Sebaran tanaman sukun di Indonesia cukup luas baik di Pulau Jawa yaitu Jawa Barat, Jawa tengah dan Jawa Timur maupun di luar Pulau Jawa seperti
Aceh, Sumatera Utara, Pulau Nias, Lampung, Bali, Nusa Tenggara Barat, Nusa Tenggara Timur, Sulawesi, Maluku dan Papua/Irian. Pada umumnya masing-masing daerah menyatakan keunggulan dari sukun daerahnya, sedangkan informasi yang menjelaskan jenis-jenis sukun yang ada di Indonesia belum ada (Pitojo, 1992).
Penggunaan mulsa organik merupakan pilihan alternatif yang tepat karena mulsa organik terdiri dari bahan organik sisa tanaman (seresah padi, serbuk gergaji, batang jagung), pangkasan dari tanaman pagar, daun-daun dan ranting tanaman yang akan dapat memperbaiki kesuburan, struktur dan secara tidak langsung akan mempertahankan agregasi dan porositas tanah, yang berarti akan mempertahankan kapasitas tanah menahan air, setelah terdekomposisi (Forth ,1994).

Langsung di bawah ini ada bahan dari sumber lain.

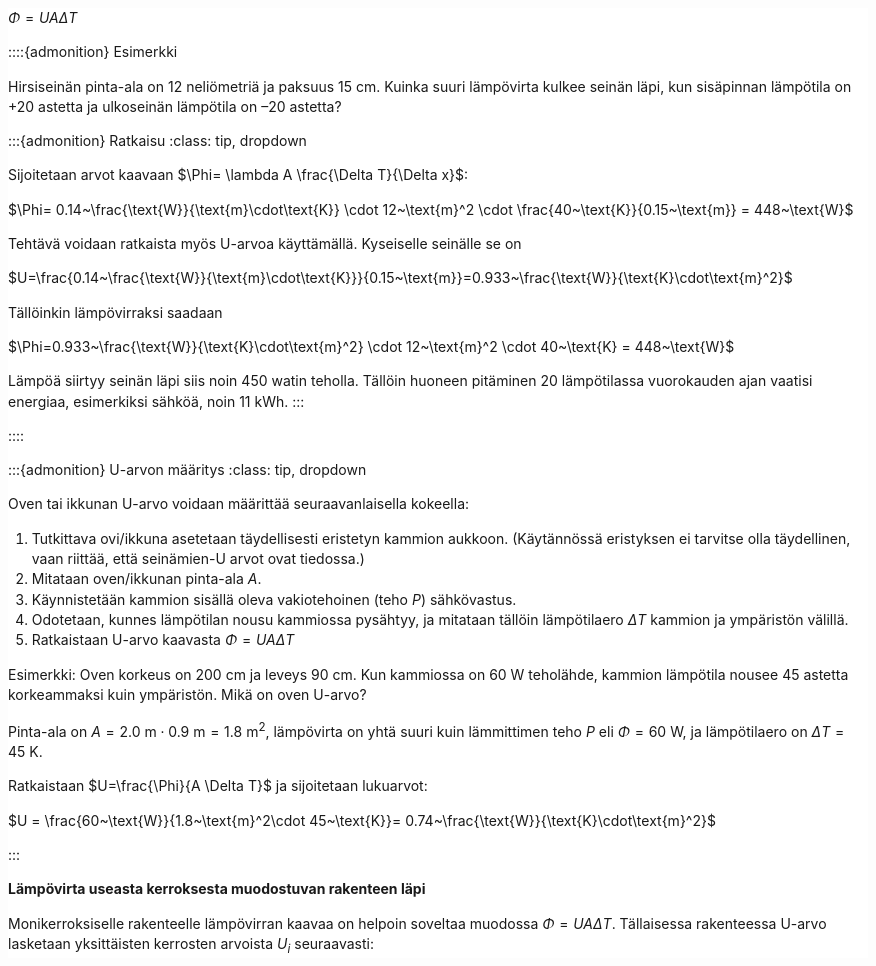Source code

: $\Phi= UA\Delta T$

::::{admonition} Esimerkki

Hirsiseinän pinta-ala on 12 neliömetriä ja paksuus 15 cm. Kuinka suuri lämpövirta kulkee seinän läpi, kun sisäpinnan lämpötila on +20 astetta ja ulkoseinän lämpötila on –20 astetta?

:::{admonition} Ratkaisu
:class: tip, dropdown

Sijoitetaan arvot kaavaan $\Phi= \lambda A \frac{\Delta T}{\Delta x}$:

$\Phi= 0.14~\frac{\text{W}}{\text{m}\cdot\text{K}} \cdot 12~\text{m}^2 \cdot \frac{40~\text{K}}{0.15~\text{m}} = 448~\text{W}$

Tehtävä voidaan ratkaista myös U-arvoa käyttämällä. Kyseiselle seinälle se on

$U=\frac{0.14~\frac{\text{W}}{\text{m}\cdot\text{K}}}{0.15~\text{m}}=0.933~\frac{\text{W}}{\text{K}\cdot\text{m}^2}$

Tällöinkin lämpövirraksi saadaan

$\Phi=0.933~\frac{\text{W}}{\text{K}\cdot\text{m}^2} \cdot 12~\text{m}^2 \cdot 40~\text{K} = 448~\text{W}$

Lämpöä siirtyy seinän läpi siis noin 450 watin teholla. Tällöin huoneen pitäminen 20 lämpötilassa vuorokauden ajan vaatisi energiaa, esimerkiksi sähköä, noin 11 kWh.
:::

::::

:::{admonition} U-arvon määritys
:class: tip, dropdown

Oven tai ikkunan U-arvo voidaan määrittää seuraavanlaisella kokeella:

1. Tutkittava ovi/ikkuna asetetaan täydellisesti eristetyn kammion aukkoon. (Käytännössä eristyksen ei tarvitse olla täydellinen, vaan riittää, että seinämien-U arvot ovat tiedossa.)
2. Mitataan oven/ikkunan pinta-ala $A$.
3. Käynnistetään kammion sisällä oleva vakiotehoinen (teho $P$) sähkövastus.
4. Odotetaan, kunnes lämpötilan nousu kammiossa pysähtyy, ja mitataan tällöin lämpötilaero $\Delta T$ kammion ja ympäristön välillä.
5. Ratkaistaan U-arvo kaavasta $\Phi = U A \Delta T$

Esimerkki: Oven korkeus on 200 cm ja leveys 90 cm. Kun kammiossa on 60 W teholähde, kammion lämpötila nousee 45 astetta korkeammaksi kuin ympäristön. Mikä on oven U-arvo?

Pinta-ala on $A = 2.0~\text{m} \cdot 0.9~\text{m} = 1.8~\text{m}^2$, lämpövirta on yhtä suuri kuin lämmittimen teho $P$ eli $\Phi = 60~\text{W}$, ja lämpötilaero on $\Delta T = 45~\text{K}$.

Ratkaistaan $U=\frac{\Phi}{A \Delta T}$ ja sijoitetaan lukuarvot:

$U = \frac{60~\text{W}}{1.8~\text{m}^2\cdot 45~\text{K}}= 0.74~\frac{\text{W}}{\text{K}\cdot\text{m}^2}$

:::

**Lämpövirta useasta kerroksesta muodostuvan rakenteen läpi**

Monikerroksiselle rakenteelle lämpövirran kaavaa on helpoin soveltaa muodossa $\Phi= UA\Delta T$. Tällaisessa rakenteessa U-arvo lasketaan yksittäisten kerrosten arvoista $U_i$ seuraavasti:
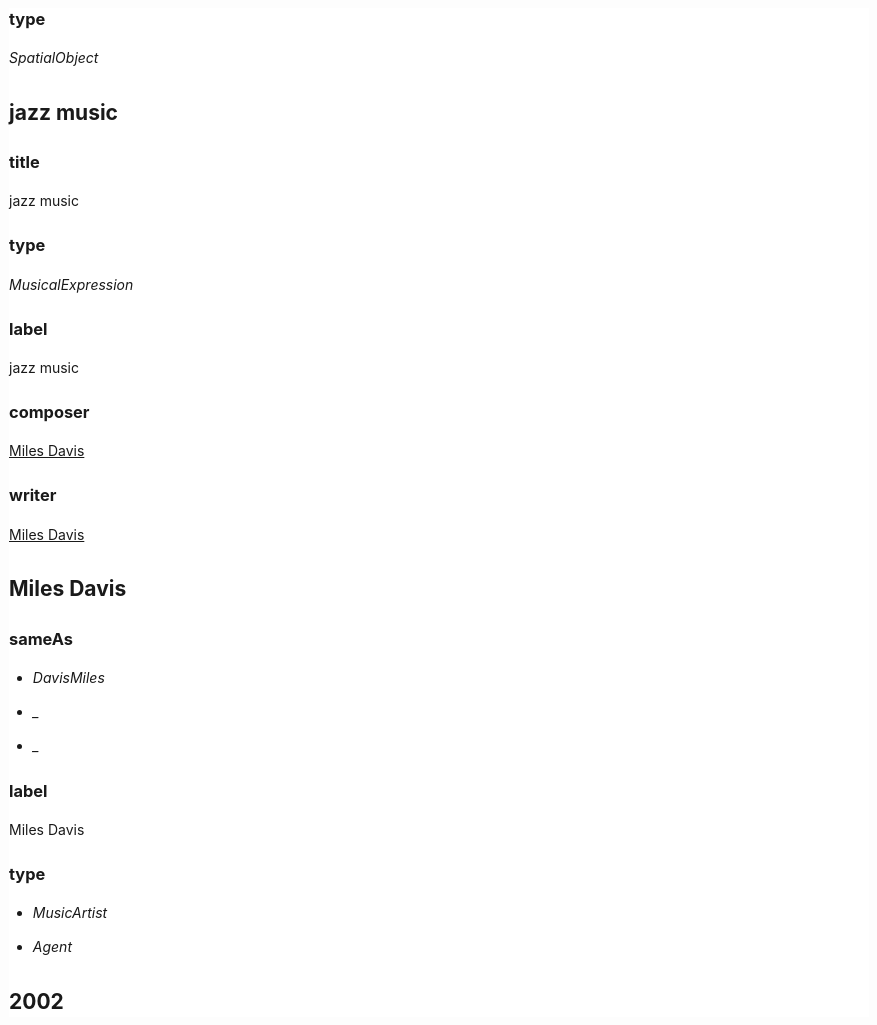 ### type


*SpatialObject*

## jazz music

### title


jazz music

### type


*MusicalExpression*

### label


jazz music

### composer


[Miles Davis](#Miles-Davis)

### writer


[Miles Davis](#Miles-Davis)

## Miles Davis

### sameAs

 - *DavisMiles*

 - *_*

 - *_*

### label


Miles Davis

### type

 - *MusicArtist*

 - *Agent*

## 2002
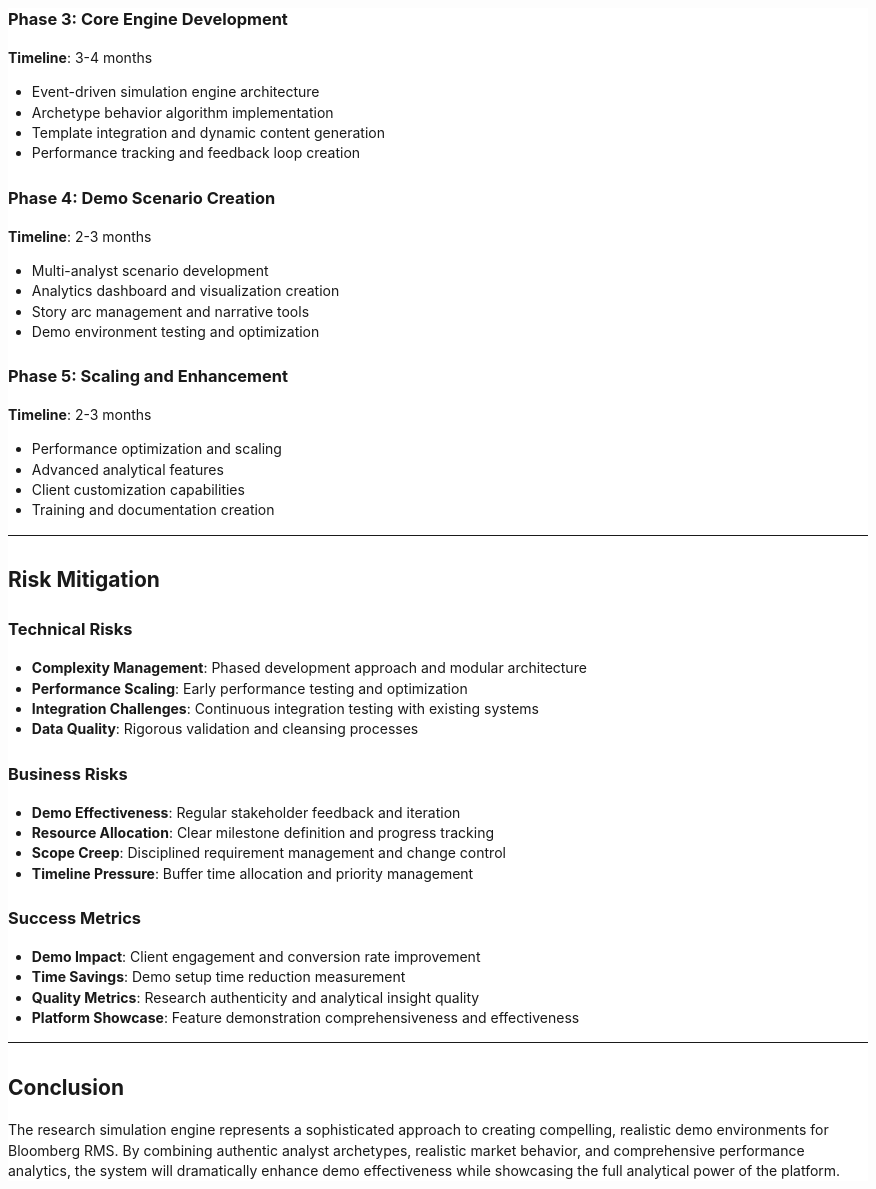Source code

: ### Phase 3: Core Engine Development
**Timeline**: 3-4 months
- Event-driven simulation engine architecture
- Archetype behavior algorithm implementation
- Template integration and dynamic content generation
- Performance tracking and feedback loop creation

### Phase 4: Demo Scenario Creation
**Timeline**: 2-3 months
- Multi-analyst scenario development
- Analytics dashboard and visualization creation
- Story arc management and narrative tools
- Demo environment testing and optimization

### Phase 5: Scaling and Enhancement
**Timeline**: 2-3 months
- Performance optimization and scaling
- Advanced analytical features
- Client customization capabilities
- Training and documentation creation

---

## Risk Mitigation

### Technical Risks
- **Complexity Management**: Phased development approach and modular architecture
- **Performance Scaling**: Early performance testing and optimization
- **Integration Challenges**: Continuous integration testing with existing systems
- **Data Quality**: Rigorous validation and cleansing processes

### Business Risks
- **Demo Effectiveness**: Regular stakeholder feedback and iteration
- **Resource Allocation**: Clear milestone definition and progress tracking
- **Scope Creep**: Disciplined requirement management and change control
- **Timeline Pressure**: Buffer time allocation and priority management

### Success Metrics
- **Demo Impact**: Client engagement and conversion rate improvement
- **Time Savings**: Demo setup time reduction measurement
- **Quality Metrics**: Research authenticity and analytical insight quality
- **Platform Showcase**: Feature demonstration comprehensiveness and effectiveness

---

## Conclusion

The research simulation engine represents a sophisticated approach to creating compelling, realistic demo environments for Bloomberg RMS. By combining authentic analyst archetypes, realistic market behavior, and comprehensive performance analytics, the system will dramatically enhance demo effectiveness while showcasing the full analytical power of the platform.

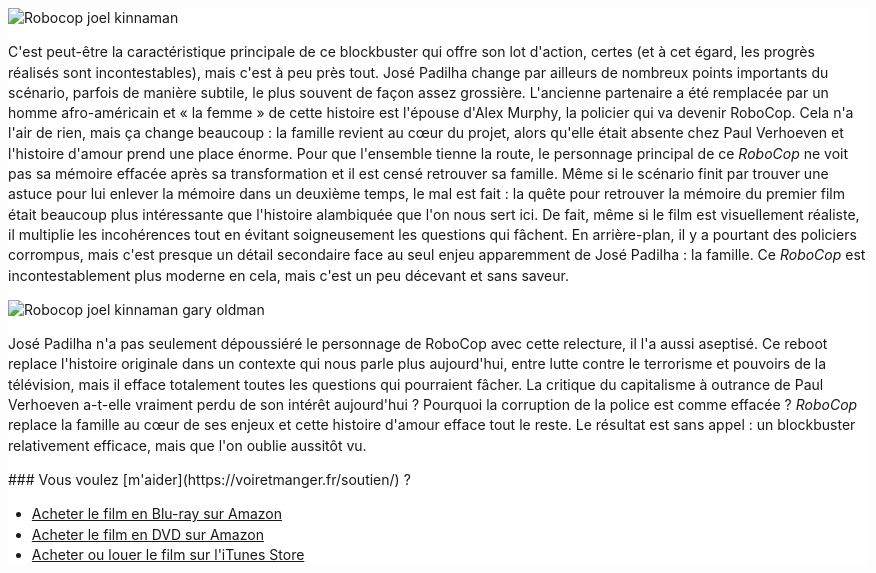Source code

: <img class="aligncenter" src="https://voiretmanger.fr/wp-content/uploads/2014/10/robocop-joel-kinnaman.jpg" alt="Robocop joel kinnaman" title="robocop-joel-kinnaman.jpg" width="2100" height="1400" />

C'est peut-être la caractéristique principale de ce blockbuster qui offre son lot d'action, certes (et à cet égard, les progrès réalisés sont incontestables), mais c'est à peu près tout. José Padilha change par ailleurs de nombreux points importants du scénario, parfois de manière subtile, le plus souvent de façon assez grossière. L'ancienne partenaire a été remplacée par un homme afro-américain et « la femme » de cette histoire est l'épouse d'Alex Murphy, la policier qui va devenir RoboCop. Cela n'a l'air de rien, mais ça change beaucoup : la famille revient au cœur du projet, alors qu'elle était absente chez Paul Verhoeven et l'histoire d'amour prend une place énorme. Pour que l'ensemble tienne la route, le personnage principal de ce *RoboCop* ne voit pas sa mémoire effacée après sa transformation et il est censé retrouver sa famille. Même si le scénario finit par trouver une astuce pour lui enlever la mémoire dans un deuxième temps, le mal est fait : la quête pour retrouver la mémoire du premier film était beaucoup plus intéressante que l'histoire alambiquée que l'on nous sert ici. De fait, même si le film est visuellement réaliste, il multiplie les incohérences tout en évitant soigneusement les questions qui fâchent. En arrière-plan, il y a pourtant des policiers corrompus, mais c'est presque un détail secondaire face au seul enjeu apparemment de José Padilha : la famille. Ce *RoboCop* est incontestablement plus moderne en cela, mais c'est un peu décevant et sans saveur.

<img class="aligncenter" src="https://voiretmanger.fr/wp-content/uploads/2014/10/robocop-joel-kinnaman-gary-oldman.jpg" alt="Robocop joel kinnaman gary oldman" title="robocop-joel-kinnaman-gary-oldman.jpg" width="2100" height="1400" />

José Padilha n'a pas seulement dépoussiéré le personnage de RoboCop avec cette relecture, il l'a aussi aseptisé. Ce reboot replace l'histoire originale dans un contexte qui nous parle plus aujourd'hui, entre lutte contre le terrorisme et pouvoirs de la télévision, mais il efface totalement toutes les questions qui pourraient fâcher. La critique du capitalisme à outrance de Paul Verhoeven a-t-elle vraiment perdu de son intérêt aujourd'hui ? Pourquoi la corruption de la police est comme effacée ? *RoboCop* replace la famille au cœur de ses enjeux  et cette histoire d'amour efface tout le reste. Le résultat est sans appel : un blockbuster relativement efficace, mais que l'on oublie aussitôt vu.

<div class="amazon" markdown="1">
### Vous voulez [m'aider](https://voiretmanger.fr/soutien/) ?

- [Acheter le film en Blu-ray sur Amazon](http://www.amazon.fr/gp/product/B00KXG296Y/ref=as_li_ss_tl?ie=UTF8&tag=leblogdenic07-21&linkCode=as2&camp=1642&creative=19458&creativeASIN=B00KXG296Y)
- [Acheter le film en DVD sur Amazon](http://www.amazon.fr/gp/product/B00IXZGBHK/ref=as_li_ss_tl?ie=UTF8&tag=leblogdenic07-21&linkCode=as2&camp=1642&creative=19458&creativeASIN=B00IXZGBHK)
- [Acheter ou louer le film sur l'iTunes Store](https://itunes.apple.com/fr/movie/robocop/id868543172)
</div>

Penggunaan mulsa bertujuan untuk mencegah kehilangan air dari tanah sehingga kehilangan air dapat dikurangi dengan memelihara temperatur dan kelembaban tanah. Aplikasi mulsa merupakan salah satu upaya menekan pertumbuhan gulma, memodifikasi keseimbangan air, suhu dan kelembaban tanah serta menciptakan kondisi yang sesuai bagi tanaman, sehingga tanaman dapat tumbuh dan berkembang dengan baik (Mulyatri, 2003).
Tanaman tahan kering dalam pengembangan pemuliaan tanaman pertama-tama perlu diketahui tanggapan tanaman tersebut terhadap kekeringan, untuk mengetahui sejauh mana tingkat toleransinya salah satunya mengenai tanggap tanaman terhadap lengas tanah tersedia di lapangan (Lestari, 2006).
Berlangsungnya pertumbuhan tanaman yang baik harus didukung oleh keadaan air yang optimum. Cekaman (kelebihan maupun kekurangan) air dapat
berakibat buruk karena akan mengganggu proses-proses metabolisme dalam tubuh tanaman (Jasminarni, 2008)
Tujuan Penelitian
Tujuan Penelitian ini adalah untuk mendapatkan kerapatan mulsa organik
dan frekuensi penyiraman terbaik terhadap pertumbuhan bibit sukun
(Artocarpus communis) di rumah kaca.
Manfaaat Penelitian
Sebagai informasi untuk penggunaan berbagai kerapatan mulsa organik sebagai media tambahan untuk membantu tanaman memperoleh air yang cukup terutama pada lahan dengan kadar air yang sedikit serta untuk meningkatkan pertumbuhan tanaman.
Hipotesis penelitian
1. Mulsa organik anyaman daun sawit berpengaruh terhadap pertumbuhan tanaman sukun.
2. Interval penyiraman yang berbeda berpengaruh terhadap pertumbuhan tanaman sukun.
3. Mulsa organik anyaman daun sawit dan Interval penyiraman berpengaruh terhadap pertumbuhan tanaman sukun.